Мы с Камчаком терпеливо ждали, пока лист канды не будет сжеван до конца.
Покончив с сухим листом, Катайтачак протянул руку, и человек – не из племени тачаков, а одетый в зеленую тунику касты медиков – немедленно подал ему кубок из выдолбленного рога боска. С явным отвращением на лице Катайтачак осушил кубок и раздраженно отшвырнул его в сторону.
После этого он несколько приободрился и уже с большим вниманием взглянул на Камчака.
Лицо его растянулось в некоем подобии улыбки; Камчак улыбнулся в ответ.
– Как твой боск? – спросил убар.
– В порядке, как и следует ожидать, – ответил Камчак.
– Кайвы твои остры?
– Стараюсь держать их острыми.
Катайтачак удовлетворенно кивнул головой.
– Очень важно следить, чтобы оси повозок были хорошо смазаны, – заметил он.
– Да, – согласился Камчак, – я тоже так считаю.
Катайтачак внезапно резко подался вперед, и они с Камчаком, рассмеявшись, одновременно звучно сомкнули ладони правых рук.
После этого Катайтачак сел поудобнее и дважды хлопнул в ладони.
– Приведите сюда рабыню! – приказал он.
Я обернулся на звук у меня за спиной и увидел одного из охранников, восходящего на помост и толкающего перед собой завернутую в шкуры огненного ларла девушку.
Я расслышал мелодичный перезвон цепей.
Охранник подвел к нам Элизабет Кардуэл и сдернул с нее покрывало из шкур ларла.
Элизабет Кардуэл выглядела тщательно вымытой и ухоженной, волосы ее были высоко взбиты. Она казалась просто очаровательной.
Толстый кожаный ошейник, я заметил, был все еще на ней.
Элизабет Кардуэл, сама того не зная, опустилась перед нами на колени в положении, предписываемом для рабынь для наслаждений.
Она бросила вокруг себя ошеломленный взгляд и обреченно уронила голову.
Помимо ошейника на ней, как на каждой из находящихся на помосте женщин, был надет только сирик. Камчак подал мне знак.
– Говори, – приказал я девушке.
Она медленно подняла голову и, дрожа всем телом, едва слышно произнесла:
– Я – кейджера.
Катайтачак казался удовлетворенным.
– Это единственное, что она знает по-гориански, – сообщил ему Камчак.
– Для начала и этого достаточно, – заметил Катайтачак и обернулся к охраннику. – Вы кормили ее? – спросил он.
Воин утвердительно кивнул.
– Хорошо, – сказал Катайтачак. – Рабыне следует быть сильной.
После этого последовали расспросы девушки, в которых я – вряд ли следует об этом даже говорить – выступал в качестве переводчика.
Расспросы Элизабет Кардуэл, к моему удивлению, вел почти исключительно Камчак, а не Катайтачак.
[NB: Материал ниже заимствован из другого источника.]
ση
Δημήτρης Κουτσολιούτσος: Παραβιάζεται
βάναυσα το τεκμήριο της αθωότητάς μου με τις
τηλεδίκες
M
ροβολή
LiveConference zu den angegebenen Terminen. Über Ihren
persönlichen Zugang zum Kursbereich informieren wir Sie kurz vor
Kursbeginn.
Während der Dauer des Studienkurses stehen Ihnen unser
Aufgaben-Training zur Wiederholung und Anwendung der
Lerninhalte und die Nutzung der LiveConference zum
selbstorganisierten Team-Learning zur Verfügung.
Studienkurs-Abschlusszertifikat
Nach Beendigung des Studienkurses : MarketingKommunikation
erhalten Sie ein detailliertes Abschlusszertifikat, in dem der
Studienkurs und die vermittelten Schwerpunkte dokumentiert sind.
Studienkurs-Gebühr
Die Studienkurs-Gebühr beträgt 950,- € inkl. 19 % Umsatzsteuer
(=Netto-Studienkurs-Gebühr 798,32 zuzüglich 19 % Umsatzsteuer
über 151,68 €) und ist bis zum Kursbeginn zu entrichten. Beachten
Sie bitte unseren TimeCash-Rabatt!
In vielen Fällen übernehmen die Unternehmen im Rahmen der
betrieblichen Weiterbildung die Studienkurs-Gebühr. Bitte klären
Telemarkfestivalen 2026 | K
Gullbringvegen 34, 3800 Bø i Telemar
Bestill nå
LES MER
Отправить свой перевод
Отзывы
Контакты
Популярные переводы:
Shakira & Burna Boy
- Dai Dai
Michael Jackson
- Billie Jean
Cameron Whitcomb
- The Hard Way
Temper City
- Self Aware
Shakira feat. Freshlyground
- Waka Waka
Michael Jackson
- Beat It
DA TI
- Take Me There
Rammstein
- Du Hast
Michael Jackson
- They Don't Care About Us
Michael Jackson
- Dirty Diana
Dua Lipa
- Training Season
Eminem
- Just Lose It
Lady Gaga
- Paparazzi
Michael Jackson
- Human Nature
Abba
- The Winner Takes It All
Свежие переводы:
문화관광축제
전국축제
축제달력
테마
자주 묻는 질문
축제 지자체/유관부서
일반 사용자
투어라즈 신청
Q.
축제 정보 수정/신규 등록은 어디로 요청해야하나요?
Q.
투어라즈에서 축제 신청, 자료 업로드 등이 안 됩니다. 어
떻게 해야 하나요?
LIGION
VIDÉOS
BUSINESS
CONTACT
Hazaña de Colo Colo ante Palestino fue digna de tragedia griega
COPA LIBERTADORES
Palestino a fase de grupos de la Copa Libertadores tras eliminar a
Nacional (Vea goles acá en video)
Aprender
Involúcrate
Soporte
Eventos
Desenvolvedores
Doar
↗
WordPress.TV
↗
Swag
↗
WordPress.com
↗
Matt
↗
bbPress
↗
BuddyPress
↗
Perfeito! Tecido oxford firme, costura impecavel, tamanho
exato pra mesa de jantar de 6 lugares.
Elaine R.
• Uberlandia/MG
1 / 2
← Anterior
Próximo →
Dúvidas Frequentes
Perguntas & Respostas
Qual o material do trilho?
Вопросы Камчака отличались точностью и дотошностью; он нередко задавал один и тот же вопрос в разной форме, по-видимому связывая между собой ответы девушки, сопоставляя их и делая в уме соответствующие выводы. Из разрозненных деталей он составлял стройную систему, сплетая вокруг девушки тончайшую, едва уловимую сеть. Он моментально подмечал малейшие колебания, малейшую заминку в её ответах, и эти, казалось бы, мелочи зачастую лучше самих ответов девушки рассказывали Камчаку о том, что он хотел услышать. Я восхищался его умом.
В течение всего этого времени, пока огни факелов старательно разгоняли сумерки, Элизабет Кардуэл не позволялось двигаться, и она продолжала стоять в той же позе рабыни для наслаждений, опустившись на колени, с выпрямленной спиной и высоко поднятой головой.